Cross-Column Redundancy: Concept, Detection and Application

The Hong Kong University of Science and Technology
Department of Computer Science and Engineering


PhD Thesis Defence


Title: "Cross-Column Redundancy: Concept, Detection and Application"

By

Mr. Hao LIU


Abstract

Nowadays, more and more data from heterogeneous data sources are integrated 
into various data warehouse systems for analytical purposes. As a result, data 
columns in such systems often exhibit redundancy, which we term Cross-Column 
Redundancy (CCR). CCR indicates high similarity or correlation between columns 
and therefore can be exploited for data management and business intelligence. 
However, due to the combinatoric nature of CCR, it is computationally 
challenging to automatically detect CCR.

In this thesis, we define three kinds of CCR, develop efficient algorithms for 
CCR detection, and leverage CCR to compress data. In particular, we focus on a 
kind of CCR, called Soft Concatenation Mapping (SCM), where one column can be 
derived from another or several other columns by transformation and 
concatenation. We prove that SCM detection is NP-hard and propose approximate 
algorithms. Furthermore, we leverage CCR for database compression and develop 
Cuttle, a column storage system that integrates our cross-column compression 
schemes into existing database systems transparently. Our experiments on 
real-world datasets show that Cuttle reduces the data storage by half and 
improves the query processing performance by 20%. In addition, we present the 
design and implementation of UStore, a customized version of Cuttle tailored 
for UnionPay. We use UnionPay?s inter-bank transaction settlement platform 
(ITSP) as a running example to illustrate the core components of UStore. To 
date, UStore has been deployed to process over 15 years? bankcard transaction 
data (over 3PB in plain text format) in UnionPay.
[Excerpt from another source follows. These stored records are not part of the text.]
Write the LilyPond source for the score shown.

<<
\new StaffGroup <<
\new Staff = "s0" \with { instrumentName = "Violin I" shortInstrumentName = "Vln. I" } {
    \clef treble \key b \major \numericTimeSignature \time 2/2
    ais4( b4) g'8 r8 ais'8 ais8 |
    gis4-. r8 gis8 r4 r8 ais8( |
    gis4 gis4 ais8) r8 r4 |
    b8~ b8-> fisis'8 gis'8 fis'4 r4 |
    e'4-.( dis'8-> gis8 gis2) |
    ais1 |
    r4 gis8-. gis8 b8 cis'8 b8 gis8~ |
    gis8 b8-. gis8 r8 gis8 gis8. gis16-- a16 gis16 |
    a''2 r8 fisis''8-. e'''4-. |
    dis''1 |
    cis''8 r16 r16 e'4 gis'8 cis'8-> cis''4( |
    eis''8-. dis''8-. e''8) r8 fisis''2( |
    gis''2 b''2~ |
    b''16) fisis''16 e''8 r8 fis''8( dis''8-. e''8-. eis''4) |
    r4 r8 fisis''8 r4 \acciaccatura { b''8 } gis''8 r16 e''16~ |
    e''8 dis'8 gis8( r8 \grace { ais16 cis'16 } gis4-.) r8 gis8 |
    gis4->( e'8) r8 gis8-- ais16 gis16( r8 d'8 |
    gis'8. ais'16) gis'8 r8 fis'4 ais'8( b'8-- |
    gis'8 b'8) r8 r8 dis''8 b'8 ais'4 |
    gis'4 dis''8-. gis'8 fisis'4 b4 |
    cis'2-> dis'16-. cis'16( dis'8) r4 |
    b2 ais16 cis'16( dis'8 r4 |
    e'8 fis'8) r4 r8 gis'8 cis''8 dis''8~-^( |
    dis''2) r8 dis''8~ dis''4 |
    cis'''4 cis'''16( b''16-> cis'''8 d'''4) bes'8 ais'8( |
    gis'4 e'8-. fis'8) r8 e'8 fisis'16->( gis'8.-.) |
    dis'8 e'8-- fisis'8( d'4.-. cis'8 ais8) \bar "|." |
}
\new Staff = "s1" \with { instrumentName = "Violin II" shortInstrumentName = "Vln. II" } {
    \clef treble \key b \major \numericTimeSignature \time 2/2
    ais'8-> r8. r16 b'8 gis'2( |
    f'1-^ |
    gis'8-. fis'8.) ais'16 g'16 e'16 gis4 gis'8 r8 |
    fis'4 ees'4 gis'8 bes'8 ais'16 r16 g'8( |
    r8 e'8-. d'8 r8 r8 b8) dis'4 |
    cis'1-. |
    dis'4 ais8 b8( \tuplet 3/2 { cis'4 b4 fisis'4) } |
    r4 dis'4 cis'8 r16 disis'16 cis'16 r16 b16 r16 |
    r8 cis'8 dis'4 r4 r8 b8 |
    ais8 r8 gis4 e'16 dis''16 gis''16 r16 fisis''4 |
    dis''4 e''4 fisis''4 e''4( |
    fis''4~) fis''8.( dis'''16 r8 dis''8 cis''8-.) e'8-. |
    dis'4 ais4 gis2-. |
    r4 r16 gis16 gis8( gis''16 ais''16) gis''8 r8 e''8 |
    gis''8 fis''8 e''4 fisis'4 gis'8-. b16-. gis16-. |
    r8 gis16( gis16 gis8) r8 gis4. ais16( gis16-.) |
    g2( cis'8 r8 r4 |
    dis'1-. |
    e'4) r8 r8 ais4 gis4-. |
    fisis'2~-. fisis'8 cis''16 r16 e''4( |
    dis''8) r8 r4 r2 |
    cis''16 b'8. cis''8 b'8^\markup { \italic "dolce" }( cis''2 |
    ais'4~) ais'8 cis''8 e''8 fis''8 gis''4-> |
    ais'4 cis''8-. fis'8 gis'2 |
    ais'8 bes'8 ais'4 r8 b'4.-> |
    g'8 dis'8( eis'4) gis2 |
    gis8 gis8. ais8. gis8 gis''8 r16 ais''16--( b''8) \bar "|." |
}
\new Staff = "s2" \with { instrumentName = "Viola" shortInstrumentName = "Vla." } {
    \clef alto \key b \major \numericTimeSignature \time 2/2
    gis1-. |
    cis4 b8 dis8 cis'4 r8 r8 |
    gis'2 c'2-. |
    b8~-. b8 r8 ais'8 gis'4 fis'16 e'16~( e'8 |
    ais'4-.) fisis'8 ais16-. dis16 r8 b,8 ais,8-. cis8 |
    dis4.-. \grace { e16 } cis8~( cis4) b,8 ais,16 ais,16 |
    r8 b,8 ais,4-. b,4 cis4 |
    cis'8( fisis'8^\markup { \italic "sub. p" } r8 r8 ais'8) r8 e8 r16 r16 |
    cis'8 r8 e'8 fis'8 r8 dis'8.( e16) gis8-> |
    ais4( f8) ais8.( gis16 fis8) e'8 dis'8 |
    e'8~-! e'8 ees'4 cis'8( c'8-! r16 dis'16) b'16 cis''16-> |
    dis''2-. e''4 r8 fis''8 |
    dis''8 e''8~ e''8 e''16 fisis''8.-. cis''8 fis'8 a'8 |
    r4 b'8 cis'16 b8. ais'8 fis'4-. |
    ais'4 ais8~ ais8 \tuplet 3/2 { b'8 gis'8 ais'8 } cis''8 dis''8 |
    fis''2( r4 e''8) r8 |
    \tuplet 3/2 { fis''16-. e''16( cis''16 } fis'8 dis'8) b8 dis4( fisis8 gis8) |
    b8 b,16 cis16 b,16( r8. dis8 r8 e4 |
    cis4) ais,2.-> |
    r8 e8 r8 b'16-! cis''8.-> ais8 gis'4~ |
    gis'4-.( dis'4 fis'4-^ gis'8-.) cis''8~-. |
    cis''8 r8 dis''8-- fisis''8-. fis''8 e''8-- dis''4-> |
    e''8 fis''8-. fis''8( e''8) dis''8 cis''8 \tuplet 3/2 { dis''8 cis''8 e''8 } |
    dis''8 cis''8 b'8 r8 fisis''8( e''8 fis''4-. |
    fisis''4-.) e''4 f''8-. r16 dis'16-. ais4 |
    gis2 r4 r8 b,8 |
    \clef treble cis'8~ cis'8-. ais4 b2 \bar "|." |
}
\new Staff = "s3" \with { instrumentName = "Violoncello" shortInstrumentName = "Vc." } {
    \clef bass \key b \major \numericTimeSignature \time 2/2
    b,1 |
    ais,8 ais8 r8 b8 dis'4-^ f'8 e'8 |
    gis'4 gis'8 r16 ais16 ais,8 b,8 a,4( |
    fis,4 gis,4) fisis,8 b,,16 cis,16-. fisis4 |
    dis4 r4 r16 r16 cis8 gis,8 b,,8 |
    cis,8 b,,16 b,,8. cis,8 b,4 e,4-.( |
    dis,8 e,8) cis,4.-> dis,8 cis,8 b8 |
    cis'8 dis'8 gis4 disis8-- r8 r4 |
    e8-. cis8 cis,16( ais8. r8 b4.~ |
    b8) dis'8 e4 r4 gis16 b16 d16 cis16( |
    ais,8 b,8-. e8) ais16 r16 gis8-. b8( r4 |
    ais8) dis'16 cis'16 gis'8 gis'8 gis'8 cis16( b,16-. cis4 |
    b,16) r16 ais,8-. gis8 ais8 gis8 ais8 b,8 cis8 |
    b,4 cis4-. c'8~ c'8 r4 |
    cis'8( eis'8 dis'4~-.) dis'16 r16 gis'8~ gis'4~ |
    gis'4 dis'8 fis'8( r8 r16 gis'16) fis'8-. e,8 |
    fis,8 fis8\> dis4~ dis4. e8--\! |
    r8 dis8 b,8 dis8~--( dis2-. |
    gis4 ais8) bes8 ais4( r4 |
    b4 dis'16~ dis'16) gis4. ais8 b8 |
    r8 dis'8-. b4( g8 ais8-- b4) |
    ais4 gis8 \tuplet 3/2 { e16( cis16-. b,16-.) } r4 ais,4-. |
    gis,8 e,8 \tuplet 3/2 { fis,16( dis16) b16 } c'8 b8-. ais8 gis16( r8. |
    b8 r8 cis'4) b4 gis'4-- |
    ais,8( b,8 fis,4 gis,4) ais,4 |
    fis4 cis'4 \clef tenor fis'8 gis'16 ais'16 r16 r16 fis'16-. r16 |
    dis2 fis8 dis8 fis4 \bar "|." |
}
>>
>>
Date:			Monday, 24 July 2017

Time:			5:00pm - 7:00pm

Venue:			Room 2130B
 			Lifts 19

Chairman:		Prof. Guanghao Chen (CIVL)

Committee Members:	Prof. Lionel Ni (Supervisor)
 			Prof. Qiong Luo (Supervisor)
 			Prof. Shing-Chi Cheung
 			Prof. Lei Chen
 			Prof. Jingshen Wu (MAE)
 			Prof. Qing Li (Comp. Sci., CityU)


**** ALL are Welcome ****